John Ellis, a Gentleman & Yeoman Farmer, Dissenter, of Flixborough, Lincolnshire

At the North East Lincolnshire Archives, Grimsby, there is a Copy-Will for John dated 19th of May 1792 (ref. SHEFF/A/7/2). There are various beneficiaries including his brother Uriah Ellis whom he bequeaths 2 freehold tenements in Burton  [upon] Stather and residue of goods. There is a mention of a Poor Thomas James of Crosby and bequeaths him 2 guineas and 3 guineas to Mr. Wesley’s preachers in the Gainsborough circuit.

John Ellis occurs in the Dissenter’s Certificates for Crosby, Flixborough , etc., years 1773-1787.

His brother Uriah Ellis left a Will and a copy of it is at said archives (ref. SHEFF/A/7/4 or SFF/A/7/4), dated 12th Jan., 1825, he being A Gentleman of Flixborough and owning his own chapel.

He bequeaths his wealth and properties to various members of his family, e.g., his wife Mary, sister-inlaw, nieces and nephews, two nephews named James Scott and Urian (Uriah) Willson, for items of furniture after his wife’s death. U. Willson to have cottage and two tenements and seven cottages adjoining them etc., The Darby Closes, etc., and house and carpenter’s shop, a chapel lately erected adjacent to it. “He is to allow the people called Primitive Methodists to occupy the chapel for a payment of £6, “.

At the said archives there is a Chirograph of a fine concord (ref. SHEFF/A/7/8) year 1832. It mentions James Scott and Uriah Wilson (Willson) and his wife Mary. regarding properties: a messuage and Chapel and a workshop in Darby, Burton upon Stather.

On a 25″ scale O.S. Map for Flixborough year 1885/6 it cites a Methodist Chapel (Wesleyan) near the Parish Church vicarage. It cites another “Chapel” in another part of the village but no religious denomination is mentioned.

Crosby is mainly today regarded has a suburb of Scunthorpe, but in the 19th century it was a small village and it is not far from Flixborough, it just an hamlet in the 19th and before centuries.

In Crosby (Scunthorpe suburb now) there was a Primitive Methodist Chapel. However, it is not clear if John Ellis’s (Will dated 1792) had a chapel and was the chapel in Fixborough or Crosby, making note he was documented has a “Dissenter of Crosby and Flixborough” be he an early Wesleyan or another faithful Christian following.

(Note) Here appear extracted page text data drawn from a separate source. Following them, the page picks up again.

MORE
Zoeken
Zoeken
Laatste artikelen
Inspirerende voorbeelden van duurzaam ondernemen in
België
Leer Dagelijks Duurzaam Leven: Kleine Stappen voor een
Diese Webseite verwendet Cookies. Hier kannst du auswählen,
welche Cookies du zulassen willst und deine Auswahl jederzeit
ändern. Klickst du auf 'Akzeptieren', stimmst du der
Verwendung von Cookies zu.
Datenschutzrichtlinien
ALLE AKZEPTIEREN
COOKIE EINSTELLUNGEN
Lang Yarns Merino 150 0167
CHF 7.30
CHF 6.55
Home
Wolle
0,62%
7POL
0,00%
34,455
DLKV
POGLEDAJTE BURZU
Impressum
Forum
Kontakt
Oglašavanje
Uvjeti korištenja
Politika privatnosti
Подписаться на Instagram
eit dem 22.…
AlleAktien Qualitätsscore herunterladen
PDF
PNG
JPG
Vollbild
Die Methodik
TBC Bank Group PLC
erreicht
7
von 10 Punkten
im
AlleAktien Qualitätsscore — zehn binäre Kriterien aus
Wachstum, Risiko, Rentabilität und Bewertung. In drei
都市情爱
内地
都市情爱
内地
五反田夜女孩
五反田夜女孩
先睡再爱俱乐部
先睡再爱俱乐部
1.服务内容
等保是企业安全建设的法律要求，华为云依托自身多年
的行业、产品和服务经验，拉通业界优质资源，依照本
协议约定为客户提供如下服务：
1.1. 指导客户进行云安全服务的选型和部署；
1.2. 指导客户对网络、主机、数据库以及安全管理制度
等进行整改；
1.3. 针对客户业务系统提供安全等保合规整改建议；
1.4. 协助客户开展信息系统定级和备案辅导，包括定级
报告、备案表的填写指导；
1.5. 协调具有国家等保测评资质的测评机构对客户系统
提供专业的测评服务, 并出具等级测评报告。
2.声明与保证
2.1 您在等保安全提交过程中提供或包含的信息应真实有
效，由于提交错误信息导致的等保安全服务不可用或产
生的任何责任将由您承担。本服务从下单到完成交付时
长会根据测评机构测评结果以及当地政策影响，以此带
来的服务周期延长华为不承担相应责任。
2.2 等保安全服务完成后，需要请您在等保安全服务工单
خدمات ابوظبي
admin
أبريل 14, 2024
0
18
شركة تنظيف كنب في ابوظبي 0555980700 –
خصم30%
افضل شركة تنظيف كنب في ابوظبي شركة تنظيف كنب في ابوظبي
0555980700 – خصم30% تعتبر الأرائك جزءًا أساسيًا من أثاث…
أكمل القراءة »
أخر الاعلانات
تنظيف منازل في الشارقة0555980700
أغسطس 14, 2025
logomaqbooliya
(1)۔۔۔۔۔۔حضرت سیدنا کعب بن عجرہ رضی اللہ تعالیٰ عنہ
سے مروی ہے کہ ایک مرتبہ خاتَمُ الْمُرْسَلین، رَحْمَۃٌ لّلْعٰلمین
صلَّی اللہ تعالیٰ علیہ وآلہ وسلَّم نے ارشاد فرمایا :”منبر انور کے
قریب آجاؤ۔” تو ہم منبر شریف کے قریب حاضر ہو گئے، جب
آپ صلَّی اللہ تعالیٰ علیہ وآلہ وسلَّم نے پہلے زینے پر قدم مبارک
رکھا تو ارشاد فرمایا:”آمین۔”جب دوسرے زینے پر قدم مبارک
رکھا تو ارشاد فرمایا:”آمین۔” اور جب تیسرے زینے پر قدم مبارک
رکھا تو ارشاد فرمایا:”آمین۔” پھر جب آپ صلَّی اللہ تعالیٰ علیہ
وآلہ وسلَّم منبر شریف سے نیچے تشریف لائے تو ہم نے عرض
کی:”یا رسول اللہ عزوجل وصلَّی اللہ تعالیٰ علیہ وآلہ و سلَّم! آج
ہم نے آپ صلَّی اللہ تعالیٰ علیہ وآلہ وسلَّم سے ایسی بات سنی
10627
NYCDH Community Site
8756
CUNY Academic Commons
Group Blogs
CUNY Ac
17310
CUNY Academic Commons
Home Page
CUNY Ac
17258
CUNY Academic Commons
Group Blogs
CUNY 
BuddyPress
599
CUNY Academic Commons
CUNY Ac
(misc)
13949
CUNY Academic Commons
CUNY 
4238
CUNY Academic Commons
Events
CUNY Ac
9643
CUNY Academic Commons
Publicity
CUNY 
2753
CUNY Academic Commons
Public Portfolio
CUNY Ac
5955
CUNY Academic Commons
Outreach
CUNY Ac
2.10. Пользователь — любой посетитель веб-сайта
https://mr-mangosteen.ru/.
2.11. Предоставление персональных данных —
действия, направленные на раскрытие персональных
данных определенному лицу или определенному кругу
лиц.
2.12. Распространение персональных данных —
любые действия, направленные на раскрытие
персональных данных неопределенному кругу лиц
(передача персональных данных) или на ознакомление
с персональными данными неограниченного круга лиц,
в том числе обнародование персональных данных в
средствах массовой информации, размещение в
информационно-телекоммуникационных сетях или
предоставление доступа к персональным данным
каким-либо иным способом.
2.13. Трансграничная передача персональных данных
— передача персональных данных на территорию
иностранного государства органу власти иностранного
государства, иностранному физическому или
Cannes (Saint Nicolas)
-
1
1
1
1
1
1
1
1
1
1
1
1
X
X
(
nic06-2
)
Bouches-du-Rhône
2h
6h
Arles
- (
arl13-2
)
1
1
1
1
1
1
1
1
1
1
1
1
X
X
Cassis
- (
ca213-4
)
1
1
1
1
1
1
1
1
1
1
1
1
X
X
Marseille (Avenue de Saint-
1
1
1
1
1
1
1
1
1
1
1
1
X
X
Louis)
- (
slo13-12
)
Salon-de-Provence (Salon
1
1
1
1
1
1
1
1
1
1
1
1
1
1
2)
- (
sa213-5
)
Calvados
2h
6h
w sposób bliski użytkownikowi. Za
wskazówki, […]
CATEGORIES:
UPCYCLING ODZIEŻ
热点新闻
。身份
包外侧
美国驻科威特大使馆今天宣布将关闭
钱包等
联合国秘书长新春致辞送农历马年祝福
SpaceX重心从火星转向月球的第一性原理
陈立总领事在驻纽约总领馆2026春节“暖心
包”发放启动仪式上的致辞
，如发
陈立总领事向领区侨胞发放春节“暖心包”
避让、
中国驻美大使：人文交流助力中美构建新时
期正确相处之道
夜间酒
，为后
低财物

His brother Uriah owned a chapel recently built c.1823-5 and in his Will he has a clause in favour for the people called the Primitive Methodists to pay a fee for his chapel, he being of Flixborough but he held land and property elsewhere, e.g., Darby area of Burton upon Strather where today there is on a modern map a Darby Road.

It is a probability that the dissenter family of Ellis and later other related family members became Primitive Methodists and the newly built Chapel in their ownership via Uriah Willson (Wilson) was built c.1825 in Burton upon Strather, but was the first one built where the centenary one is or in the Darby Closes area down Darby Road?.